■ Instructions for the task ■
The lines from the one holding "Figure 3. Search" through the end of the records below are to be written out exactly, and nothing else; pictures are to be left out.

■ Data to process ■
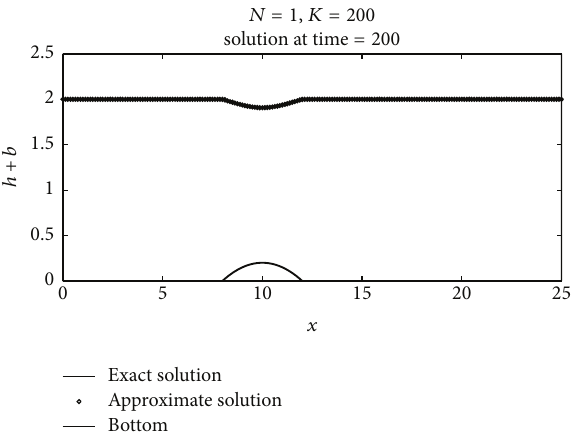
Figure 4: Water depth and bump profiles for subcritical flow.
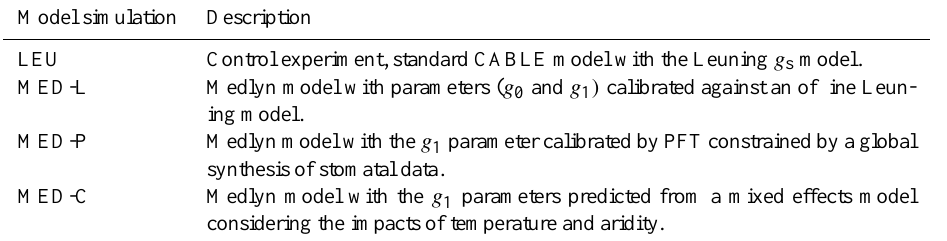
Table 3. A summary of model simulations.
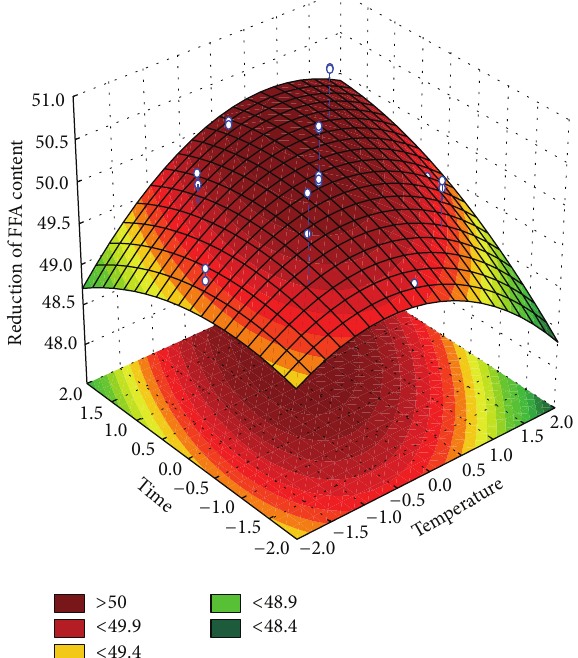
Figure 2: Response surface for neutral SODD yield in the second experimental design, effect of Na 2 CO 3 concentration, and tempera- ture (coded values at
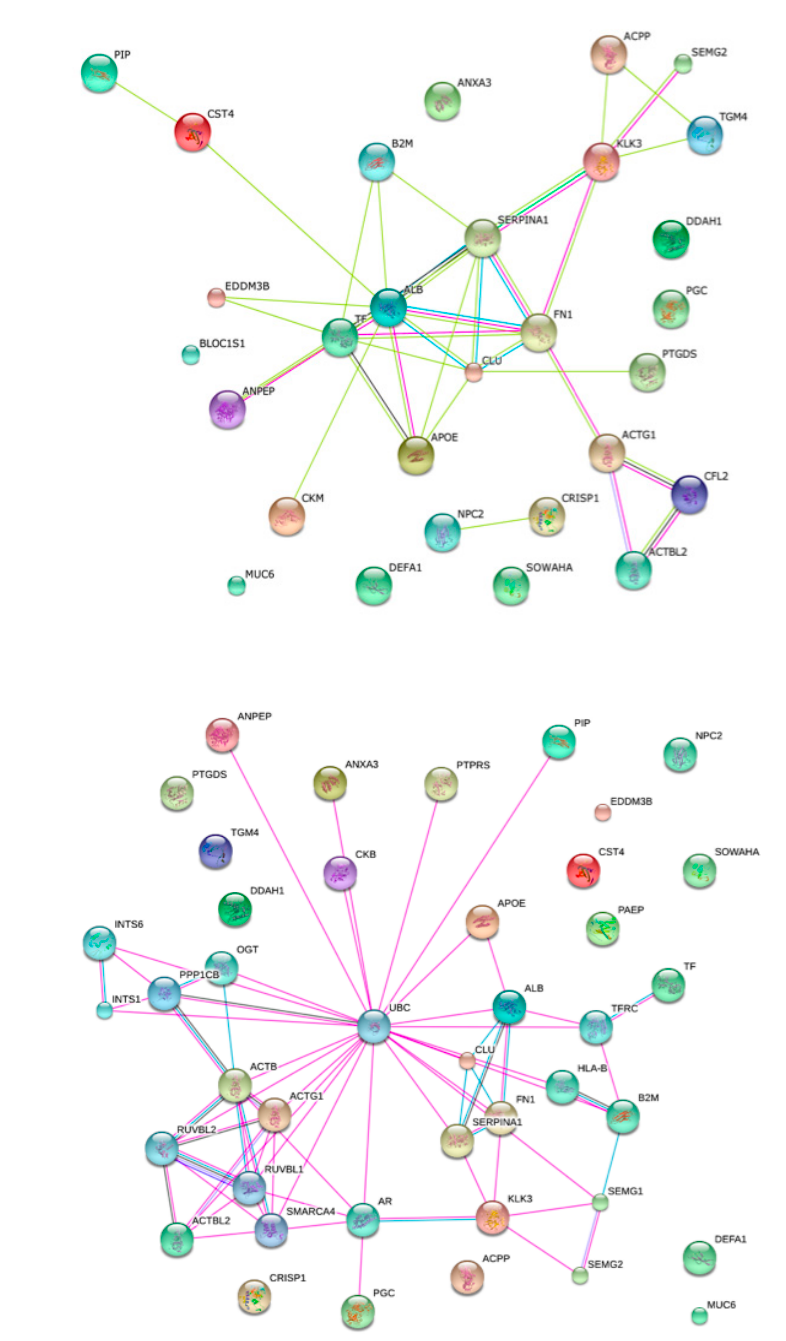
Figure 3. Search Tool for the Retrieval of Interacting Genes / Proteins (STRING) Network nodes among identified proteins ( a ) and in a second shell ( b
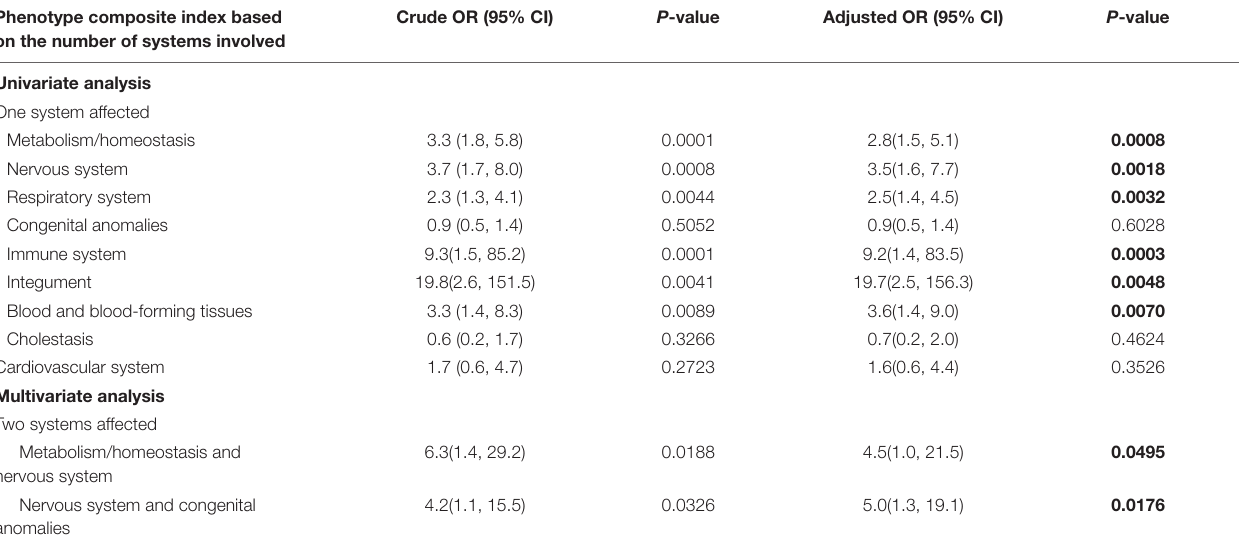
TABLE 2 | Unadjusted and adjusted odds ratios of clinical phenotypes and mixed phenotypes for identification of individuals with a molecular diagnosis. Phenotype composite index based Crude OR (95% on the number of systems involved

■ Result of this exercise ■
Figure 3. Search Tool for the Retrieval of Interacting Genes / Proteins (STRING) Network nodes among identified proteins ( a ) and in a second shell ( b
TABLE 2 | Unadjusted and adjusted odds ratios of clinical phenotypes and mixed phenotypes for identification of individuals with a molecular diagnosis. Phenotype composite index based Crude OR (95% on the number of systems involved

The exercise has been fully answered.